#### Document extract
************
Snakes have values $$$l$$$, $$$r$$$ and $$$k$$$ ($$$1 \le l \le r \le 10^5$$$, $$$-10^9 \le k \le 10^9$$$, $$$k \neq 0$$$), indicating that the snake occupies the number line from $$$l$$$ to $$$r$$$ and has a danger value of $$$|k|$$$. If $$$k$$$ is positive, the snake is a type 1 snake, otherwise, it is a type 2 snake. We will define a function $$$f(x)$$$ to be equal to $$$0$$$ if either type 1 or type 2 or both snakes are not present at position $$$x$$$. Otherwise, $$$f(x)$$$ is the sum of the minimum $$$|k|$$$ value of all type 1 snakes at position $$$x$$$ and the minimum $$$|k|$$$ value of all type 2 snakes at position $$$x$$$. There are $$$Q$$$ ($$$1 \le Q \le 5 \cdot 10 ^ 4$$$) queries of 2 types, the first is to add a snake, and the second is to calculate the sum of $$$f(x)$$$ for all $$$l \le x \le r$$$.

Solution

To add a snake, we can make use of the function _mm_min_epi32 to update the minimum $$$|k|$$$ for each type of snake.

To answer the query, we can make use of _mm_cmplt_epi32 to check whether a snake is occupying the position, and then use _mm_and_epi32 to combine type 1 and type 2 snakes. Using _mm_blendv_epi8 will allow us to set the positions where snakes are gone to be equal to $$$0$$$. Since $$$k$$$ can be up to $$$10^9$$$, we have to store the result in a 64-bit integer, so we use _mm_cvtepi32_epi64 to convert the first 2 integers into a 64-bit integer and add it to the answer.

141448511

Code

#include <bits/stdc++.h>
using namespace std;

#include <nmmintrin.h>

#pragma GCC target("avx2")
************
#### Information supplied
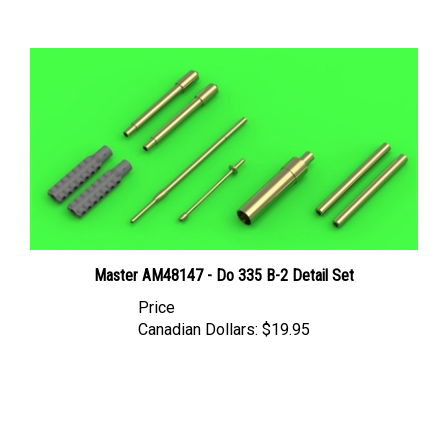
Master AM48147 - Do 335 B-2 Detail Set
Price
Canadian Dollars:
$19.95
************
#### Required work
[1] List every intrinsic function that the snake-query write-up names in its solution.
[2] Does the snake-query write-up agree with each statement? Answer yes or no, quoting the words that settle it.
(a) A snake whose k is not positive counts as a type 2 snake.
(b) The result is kept in a 32-bit integer.
(c) The code sets the GCC target to avx2.
[3] In the snake-query write-up, which function sets the positions where snakes are gone to 0?

#### Answers by item
[1]
_mm_min_epi32
_mm_cmplt_epi32
_mm_and_epi32
_mm_blendv_epi8
_mm_cvtepi32_epi64

[2]
(a) Yes: "otherwise, it is a type 2 snake"
(b) No: "we have to store the result in a 64-bit integer"
(c) Yes: "#pragma GCC target("avx2")"

[3] _mm_blendv_epi8